The pace of Industrial change in India

How rapid was the process of industrialisation?

Does industrialisation mean only the growth of factory industries? First. The most dynamic industries in Britain were clearly cotton and metals. Growing at a rapid pace, cotton was the leading sector in the first phase of industrialisation up to the 1840s. After that the iron and steel industry led the way. With the expansion of railways, in England from the 1840s and in the colonies from the 1860s, the demand for iron and steel increased rapidly. By 1873 Britain was exporting iron and steel worth about £77 million, double the value of its cotton export.

Second: the new industries could not easily displace traditional industries. Even at the end of the nineteenth century, less than 20 per cent of the total workforce was employed in technologically advanced industrial sectors. Textiles was a dynamic sector, but a large portion of the output was produced not within factories, but outside, within domestic units.

Third: the pace of change in the ‘traditional’ industries was not set by steam-powered cotton or metal industries, but they did not remain entirely stagnant either. Seemingly ordinary and small innovations were the basis of growth in many non-mechanised sectors such as food processing, building, pottery, glass work, tanning, furniture making, and production of implements.

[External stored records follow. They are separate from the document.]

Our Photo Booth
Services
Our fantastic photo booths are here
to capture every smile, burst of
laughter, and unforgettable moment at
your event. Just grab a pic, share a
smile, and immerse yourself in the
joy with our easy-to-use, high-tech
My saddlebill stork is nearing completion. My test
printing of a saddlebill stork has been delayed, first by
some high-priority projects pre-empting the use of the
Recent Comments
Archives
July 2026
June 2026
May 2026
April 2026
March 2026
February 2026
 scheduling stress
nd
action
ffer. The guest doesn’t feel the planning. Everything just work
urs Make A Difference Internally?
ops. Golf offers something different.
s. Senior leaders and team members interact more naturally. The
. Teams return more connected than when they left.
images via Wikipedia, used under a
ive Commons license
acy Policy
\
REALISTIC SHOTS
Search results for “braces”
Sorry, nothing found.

 Fourth: technological changes occurred slowly. They did not spread dramatically across the industrial landscape. New technology was expensive and merchants and industrialists were cautious about using 1. The machines often broke down and repair was costly. They were not as effective as their inventors and manufacturers claimed.

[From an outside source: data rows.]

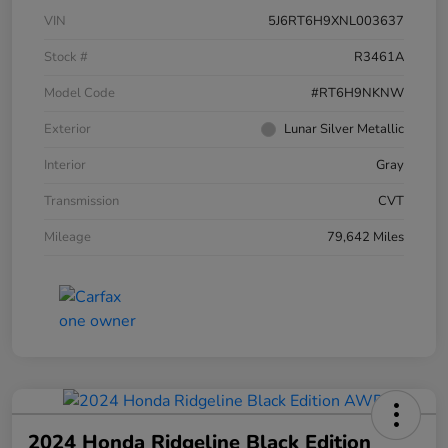
VIN
5J6RT6H9XNL003637
Stock #
R3461A
Model Code
#RT6H9NKNW
Exterior
Lunar Silver Metallic
Interior
Gray
Transmission
CVT
Mileage
79,642 Miles
2024 Honda Ridgeline Black Edition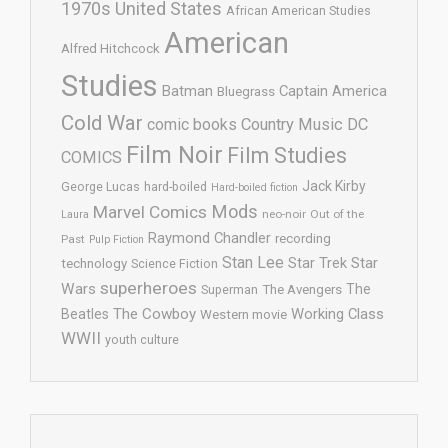
1970s United States
African American Studies
American
Alfred Hitchcock
Studies
Batman
Captain America
Bluegrass
Cold War
comic books
Country Music
DC
Film Noir
Film Studies
COMICS
Jack Kirby
George Lucas
hard-boiled
Hard-boiled fiction
Mods
Marvel Comics
neo-noir
Out of the
Laura
Raymond Chandler
recording
Past
Pulp Fiction
Stan Lee
Star Trek
Star
technology
Science Fiction
superheroes
Wars
The
Superman
The Avengers
The Cowboy
Working Class
Beatles
Western movie
WWII
youth culture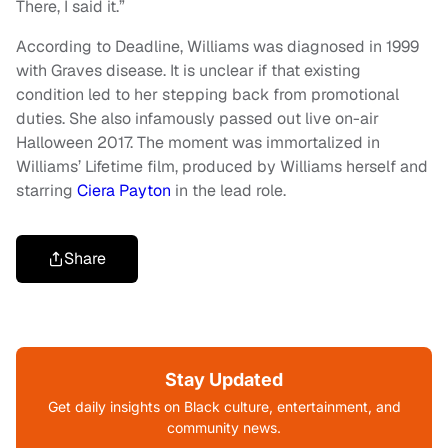
There, I said it.”
According to Deadline, Williams was diagnosed in 1999
with Graves disease. It is unclear if that existing
condition led to her stepping back from promotional
duties. She also infamously passed out live on-air
Halloween 2017. The moment was immortalized in
Williams’ Lifetime film, produced by Williams herself and
starring
Ciera Payton
in the lead role.
Share
Stay Updated
Get daily insights on Black culture, entertainment, and
community news.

Consider the case of the steam engine. James Watt improved the steam engine produced by Newcomen and patented the new engine in 1781. His industrialist friend Mathew Boulton manufactured the new model. But for years he could find no buyers. At the beginning of the nineteenth century, there were no more than 321 steam engines all over England. Of these, 80 were in cotton industries, nine in wool industries, and the rest in mining, canal works and iron works. Steam engines were not used in any of the other industries till much later in the century. So even the most powerful new technology that enhanced the productivity of labour manifold was slow to be accepted by industrialists.

Historians now have come to increasingly recognise that the typical worker in the mid-nineteenth century was not a machine operator but the traditional craftsperson and labourer.